** DATA UNDER STUDY follows **

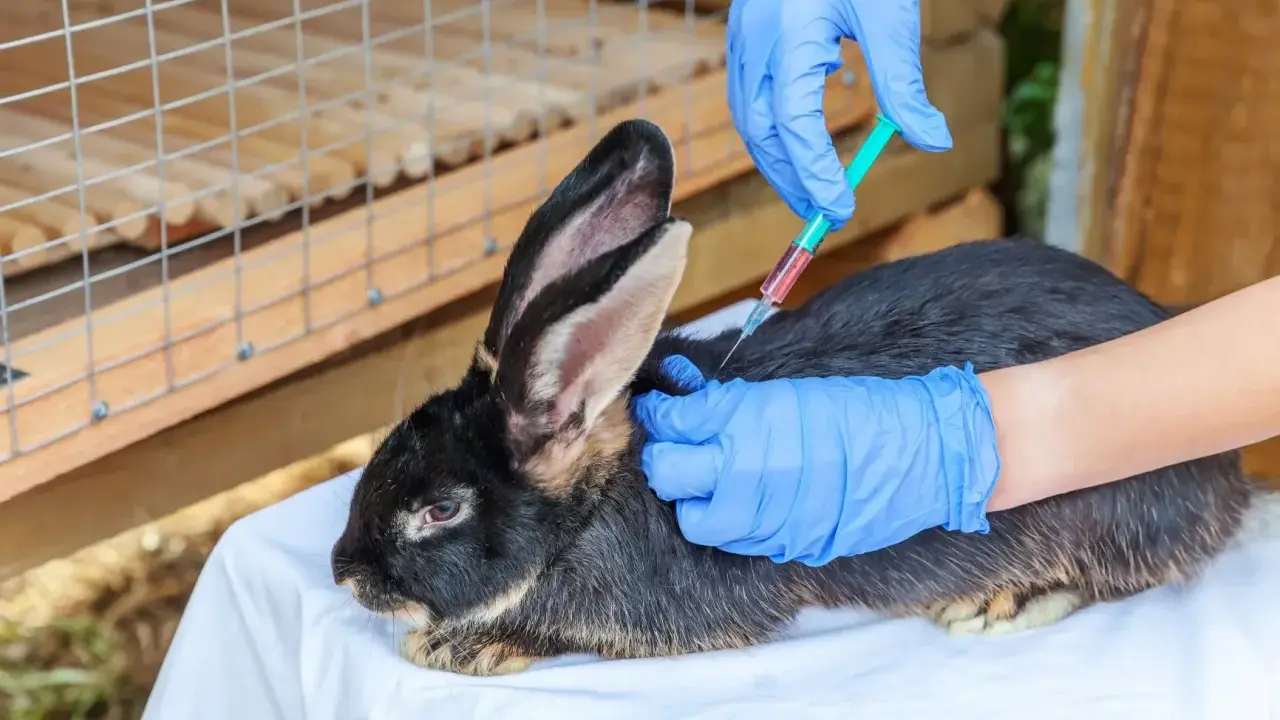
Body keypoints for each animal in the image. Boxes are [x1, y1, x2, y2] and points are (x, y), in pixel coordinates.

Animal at [330, 118, 1260, 677]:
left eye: (441, 511)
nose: (343, 573)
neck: (595, 499)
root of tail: (1229, 479)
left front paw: (455, 646)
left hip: (1108, 505)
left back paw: (1000, 604)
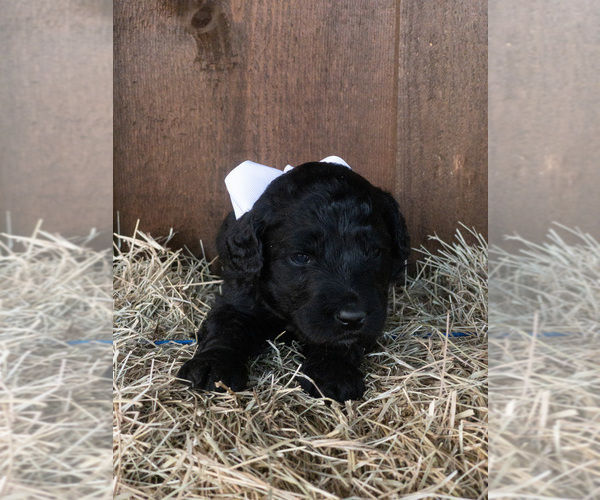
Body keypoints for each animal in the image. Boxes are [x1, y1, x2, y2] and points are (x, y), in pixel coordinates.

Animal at [178, 161, 410, 402]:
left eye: (374, 251)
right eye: (300, 257)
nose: (352, 318)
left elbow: (340, 341)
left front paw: (333, 373)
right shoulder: (238, 296)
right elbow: (225, 327)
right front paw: (212, 365)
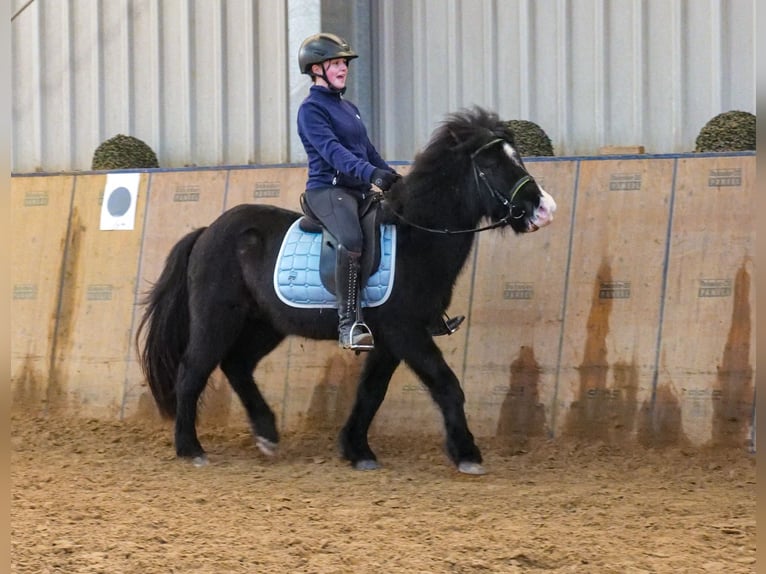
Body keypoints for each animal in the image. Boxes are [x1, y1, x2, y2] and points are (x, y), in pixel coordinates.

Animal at [136, 108, 560, 476]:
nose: (544, 210)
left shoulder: (390, 338)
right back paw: (190, 448)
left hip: (266, 324)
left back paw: (267, 435)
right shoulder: (406, 331)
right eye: (491, 165)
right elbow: (446, 384)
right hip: (218, 318)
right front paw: (468, 454)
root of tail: (206, 231)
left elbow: (371, 391)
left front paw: (357, 450)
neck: (416, 236)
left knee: (237, 365)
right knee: (193, 370)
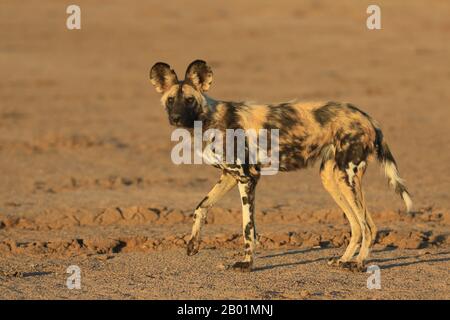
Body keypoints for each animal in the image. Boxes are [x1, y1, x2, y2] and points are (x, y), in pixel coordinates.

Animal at [149, 59, 414, 272]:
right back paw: (343, 260)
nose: (175, 118)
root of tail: (367, 117)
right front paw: (193, 244)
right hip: (332, 178)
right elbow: (201, 207)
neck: (208, 120)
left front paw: (246, 264)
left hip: (347, 177)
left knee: (368, 226)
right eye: (170, 101)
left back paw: (358, 264)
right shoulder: (229, 176)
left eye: (189, 100)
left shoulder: (247, 178)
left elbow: (248, 228)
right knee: (359, 226)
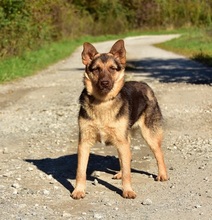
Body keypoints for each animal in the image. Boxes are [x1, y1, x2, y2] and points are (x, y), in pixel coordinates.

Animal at [72, 39, 168, 199]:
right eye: (96, 69)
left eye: (112, 68)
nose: (105, 83)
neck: (103, 102)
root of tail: (144, 84)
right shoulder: (84, 142)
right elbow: (80, 171)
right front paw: (78, 190)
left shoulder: (122, 141)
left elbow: (129, 173)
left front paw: (128, 190)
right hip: (124, 139)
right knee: (127, 158)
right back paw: (120, 173)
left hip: (149, 136)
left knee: (158, 154)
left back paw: (162, 174)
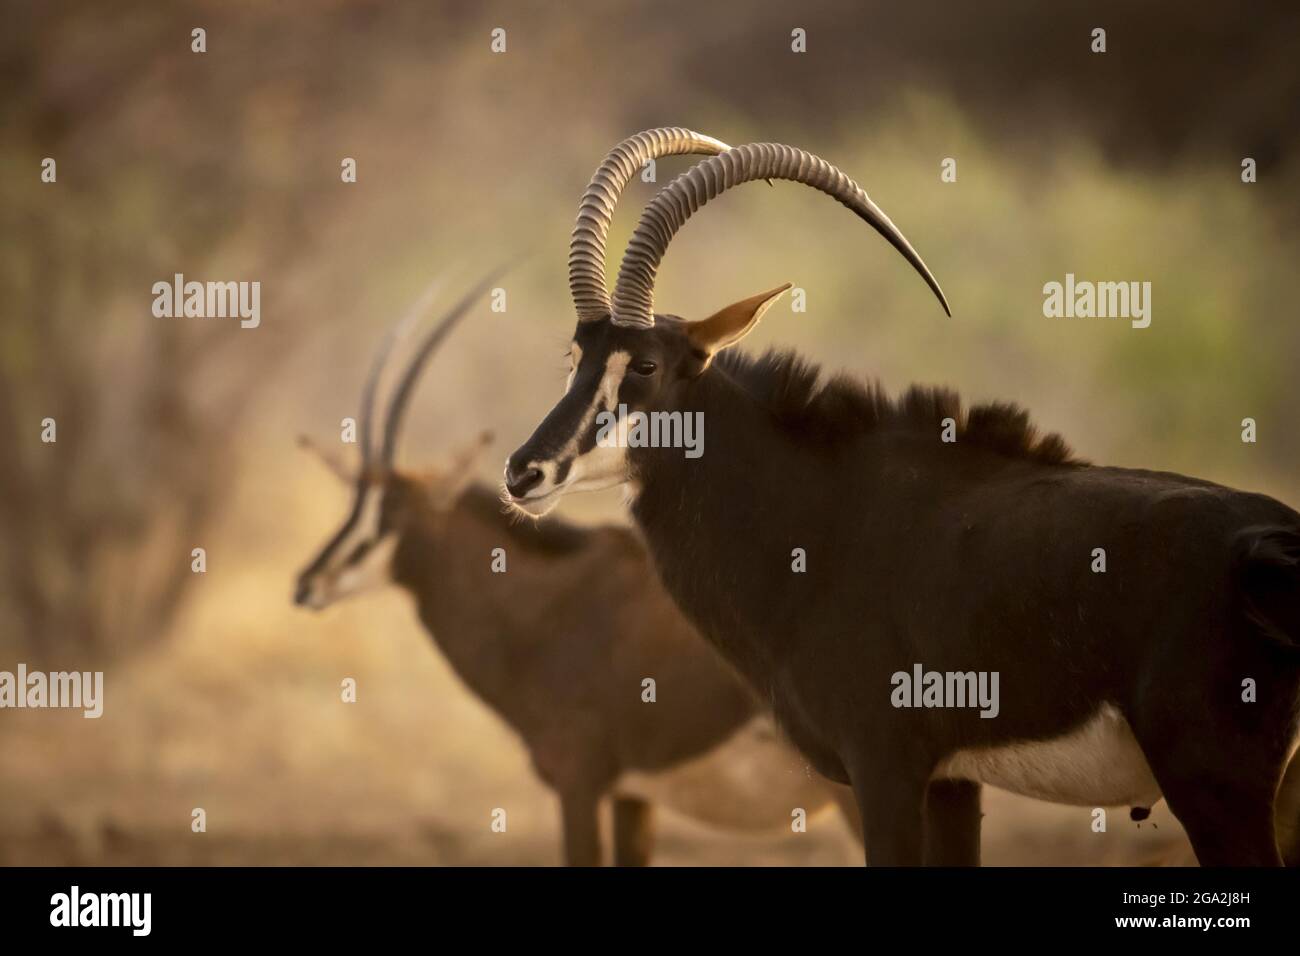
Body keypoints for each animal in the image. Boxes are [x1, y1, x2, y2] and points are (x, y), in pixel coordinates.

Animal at [293, 272, 858, 866]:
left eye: (392, 515)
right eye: (353, 504)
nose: (308, 585)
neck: (553, 605)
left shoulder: (578, 781)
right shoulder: (633, 794)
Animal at [505, 128, 1300, 866]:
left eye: (644, 365)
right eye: (574, 357)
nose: (524, 473)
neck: (822, 518)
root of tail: (1264, 550)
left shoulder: (884, 767)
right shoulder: (952, 781)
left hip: (1213, 785)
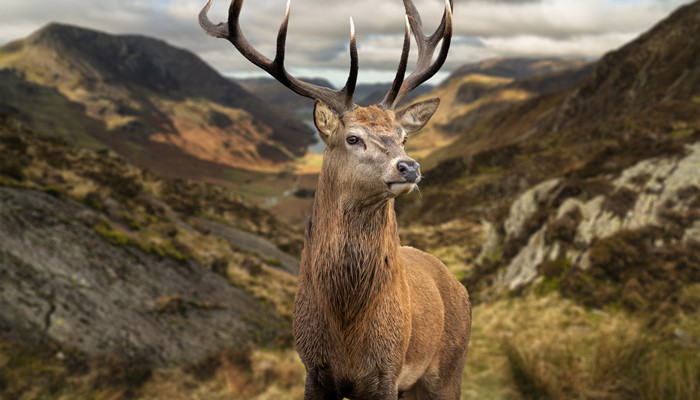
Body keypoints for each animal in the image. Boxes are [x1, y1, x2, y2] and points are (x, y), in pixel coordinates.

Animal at [198, 0, 470, 398]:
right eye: (353, 138)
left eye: (403, 137)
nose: (409, 167)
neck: (345, 326)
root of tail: (458, 284)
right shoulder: (312, 368)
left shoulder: (387, 372)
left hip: (450, 368)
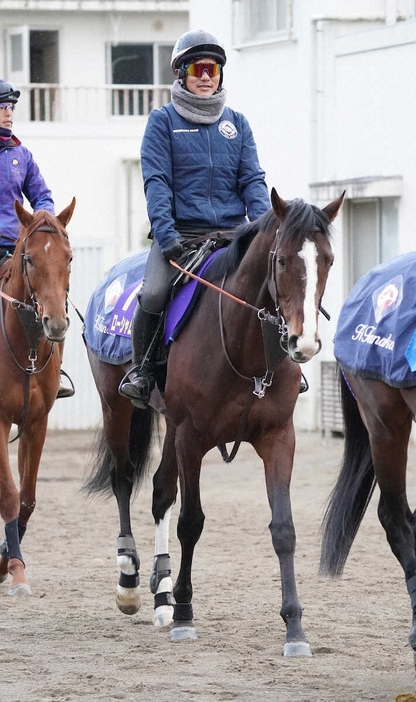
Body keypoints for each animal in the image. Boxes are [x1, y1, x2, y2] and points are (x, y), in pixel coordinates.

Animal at [84, 190, 344, 656]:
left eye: (328, 260)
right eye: (282, 261)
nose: (305, 342)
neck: (245, 349)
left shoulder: (279, 438)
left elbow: (284, 529)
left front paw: (294, 628)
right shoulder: (192, 437)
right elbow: (191, 522)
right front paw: (186, 614)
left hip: (167, 424)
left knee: (160, 493)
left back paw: (161, 594)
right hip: (117, 406)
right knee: (123, 479)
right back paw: (130, 581)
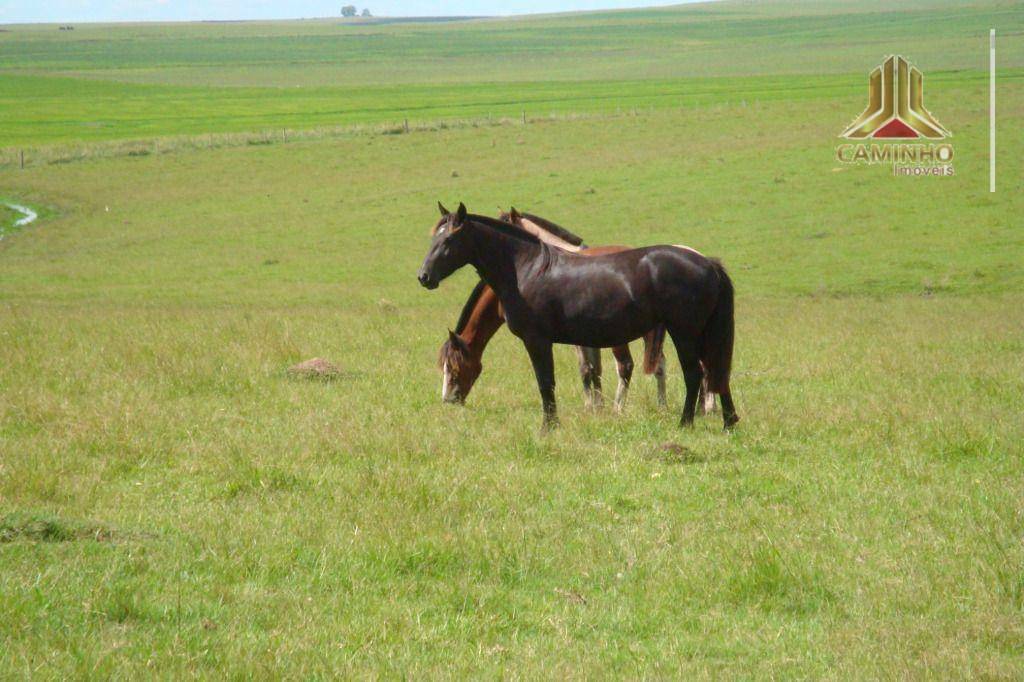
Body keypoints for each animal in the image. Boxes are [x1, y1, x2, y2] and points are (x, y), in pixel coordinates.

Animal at [419, 199, 741, 430]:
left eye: (448, 242)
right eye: (432, 240)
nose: (424, 277)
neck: (526, 268)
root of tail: (707, 263)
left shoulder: (537, 341)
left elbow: (546, 382)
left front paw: (549, 427)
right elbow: (585, 374)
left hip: (685, 332)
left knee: (695, 372)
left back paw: (686, 423)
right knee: (716, 371)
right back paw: (728, 421)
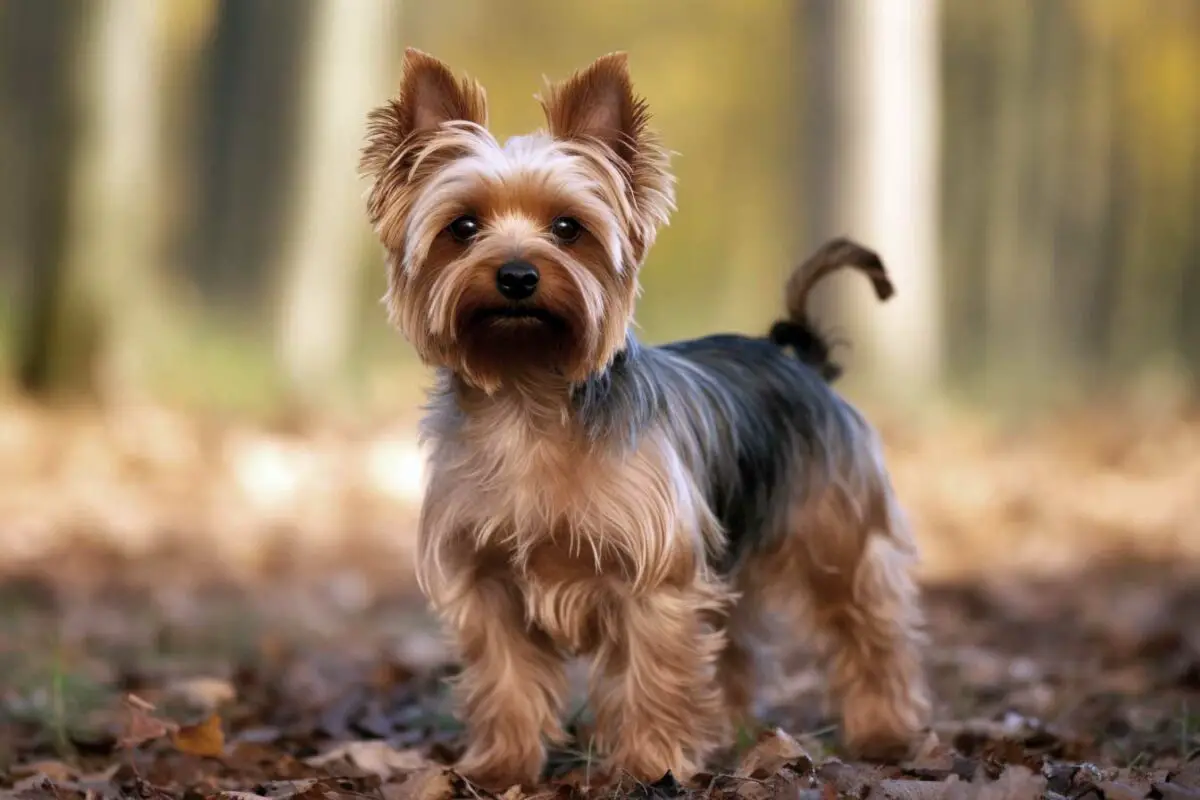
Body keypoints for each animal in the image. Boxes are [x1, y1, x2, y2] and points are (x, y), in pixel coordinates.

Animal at [355, 47, 926, 786]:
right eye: (464, 227)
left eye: (568, 228)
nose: (516, 275)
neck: (527, 396)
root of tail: (802, 358)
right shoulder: (486, 582)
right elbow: (505, 677)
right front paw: (501, 767)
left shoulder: (656, 577)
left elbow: (652, 676)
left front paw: (647, 766)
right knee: (734, 648)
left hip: (838, 534)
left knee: (869, 628)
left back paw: (885, 731)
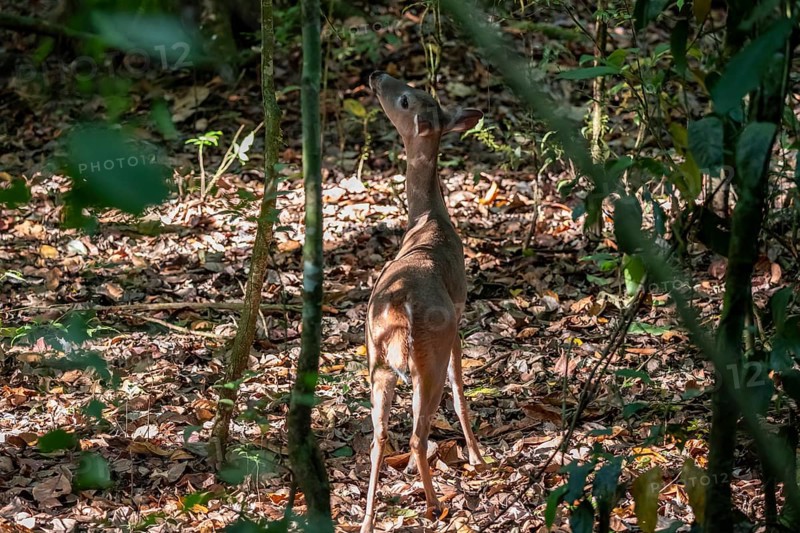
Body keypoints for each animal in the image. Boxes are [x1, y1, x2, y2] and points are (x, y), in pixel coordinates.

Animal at [361, 71, 486, 533]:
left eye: (407, 96)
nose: (376, 75)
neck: (429, 220)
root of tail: (399, 311)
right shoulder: (460, 314)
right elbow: (462, 392)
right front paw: (478, 459)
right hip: (427, 355)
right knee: (417, 433)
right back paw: (434, 505)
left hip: (377, 360)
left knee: (379, 438)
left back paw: (369, 519)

** End of DATA UNDER STUDY **

→ PROBLEM: Keep the pictures out and transcribe the listing exactly.

→ SOLUTION FOR THIS PROBLEM:
Body keypoints for each animal in the image. Boxes are [x1, y1, x2, y2] and points are (x, y), in pixel coordinates.

Animal at [330, 118, 1260, 677]:
left eye: (441, 511)
nose: (343, 573)
neck: (595, 499)
root of tail: (1229, 479)
left front paw: (455, 646)
left hip: (1108, 505)
left back paw: (1000, 604)
Body keypoints for each animal in the image. Boxes are [x1, y1, x2, y2] and points are (x, y), in pixel coordinates.

Animal at [178, 161, 410, 402]:
left eye: (374, 251)
right eye: (300, 257)
nose: (352, 318)
left elbow: (340, 341)
left front paw: (333, 373)
right shoulder: (238, 296)
right elbow: (225, 327)
right front paw: (212, 365)
Body keypoints for each animal in the image. Boxes are [x1, y1, x2, y2] and points are (x, y), in pixel coordinates.

Animal at [136, 108, 560, 476]:
nose: (544, 210)
left shoulder: (390, 338)
right back paw: (190, 448)
left hip: (266, 324)
left back paw: (267, 435)
right shoulder: (406, 331)
right eye: (491, 165)
right elbow: (446, 384)
right hip: (218, 318)
right front paw: (468, 454)
root of tail: (206, 231)
left elbow: (371, 391)
left front paw: (357, 450)
neck: (416, 236)
left knee: (237, 365)
right knee: (193, 370)
Body keypoints for each animal in the image. Boxes are [x1, y1, x2, y2] and points are (x, y), in pixel coordinates.

Animal at [149, 59, 414, 272]:
right back paw: (343, 260)
nose: (175, 118)
root of tail: (367, 117)
right front paw: (193, 244)
right hip: (332, 178)
right elbow: (201, 207)
neck: (208, 120)
left front paw: (246, 264)
left hip: (347, 177)
left knee: (368, 226)
right eye: (170, 101)
left back paw: (358, 264)
right shoulder: (229, 176)
left eye: (189, 100)
left shoulder: (247, 178)
left elbow: (248, 228)
right knee: (359, 226)
Body keypoints for each animal in the image. Boxes are [x1, y1, x2, y2] and points are (x, y), in pixel coordinates.

Animal at [72, 39, 168, 199]:
right eye: (96, 69)
left eye: (112, 68)
nose: (105, 83)
neck: (103, 102)
root of tail: (144, 84)
right shoulder: (84, 142)
right elbow: (80, 171)
right front paw: (78, 190)
left shoulder: (122, 141)
left elbow: (129, 173)
left front paw: (128, 190)
right hip: (124, 139)
right knee: (127, 158)
right back paw: (120, 173)
left hip: (149, 136)
left knee: (158, 154)
left back paw: (162, 174)
Body keypoints for each animal in the image. Boxes are [x1, y1, x2, y2] and points are (x, y), in pixel coordinates.

Animal at [293, 272, 858, 866]:
left eye: (392, 515)
right eye: (353, 504)
nose: (308, 585)
neck: (553, 605)
left shoulder: (578, 781)
right shoulder: (633, 794)
Animal at [505, 128, 1300, 866]:
left eye: (644, 365)
right eye: (574, 357)
nose: (524, 473)
neck: (822, 518)
root of tail: (1264, 550)
left shoulder: (884, 767)
right shoulder: (952, 781)
left hip: (1213, 785)
Body keypoints for each animal in the image. Boxes are [x1, y1, x2, y2] and points are (x, y), in pixel coordinates.

Animal at [198, 0, 470, 398]:
right eye: (353, 138)
left eye: (403, 137)
nose: (409, 167)
neck: (345, 326)
root of tail: (458, 284)
right shoulder: (312, 368)
left shoulder: (387, 372)
left hip: (450, 368)
Body keypoints for each animal in the image. Boxes are [x1, y1, x2, y2] and points are (x, y), in pixel coordinates.

Animal at [84, 190, 344, 656]:
left eye: (328, 260)
right eye: (282, 261)
nose: (305, 342)
neck: (245, 349)
left shoulder: (279, 438)
left elbow: (284, 529)
left front paw: (294, 628)
right shoulder: (192, 437)
right elbow: (191, 522)
right front paw: (186, 614)
left hip: (167, 424)
left knee: (160, 493)
left back paw: (161, 594)
right hip: (117, 406)
right knee: (123, 479)
right back paw: (130, 581)
Body keypoints for each animal in the image. Boxes are [x1, y1, x2, y2] and points are (x, y), in pixel coordinates.

Animal at [419, 199, 741, 430]:
left eye: (448, 242)
right eye: (432, 240)
nose: (424, 277)
neck: (526, 268)
root of tail: (707, 263)
left shoulder: (537, 341)
left elbow: (546, 382)
left front paw: (549, 427)
right elbow: (585, 374)
left hip: (685, 332)
left knee: (695, 372)
left back paw: (686, 423)
right knee: (716, 371)
right back paw: (728, 421)
Body keypoints for each animal in the image. Boxes are [x1, y1, x2, y2] and points are (x, y), in pixel coordinates.

Animal at [355, 47, 926, 786]:
right eye: (464, 227)
left eye: (568, 228)
nose: (516, 275)
neck: (527, 396)
root of tail: (802, 358)
right shoulder: (486, 582)
right elbow: (505, 677)
right front paw: (501, 767)
left shoulder: (656, 577)
left elbow: (652, 676)
left front paw: (647, 766)
right knee: (734, 648)
left hip: (838, 534)
left knee: (869, 628)
left back paw: (885, 731)
Body keypoints for each animal in the image. Boxes are [x1, y1, x2, y2] and points are (x, y), in pixel coordinates.

Animal at [361, 71, 486, 533]:
left eye: (407, 96)
nose: (376, 75)
neck: (429, 220)
root of tail: (399, 311)
right shoulder: (460, 314)
right elbow: (462, 392)
right front paw: (478, 459)
right hip: (427, 355)
right knee: (417, 433)
right back paw: (434, 505)
left hip: (377, 360)
left knee: (379, 438)
left back paw: (369, 519)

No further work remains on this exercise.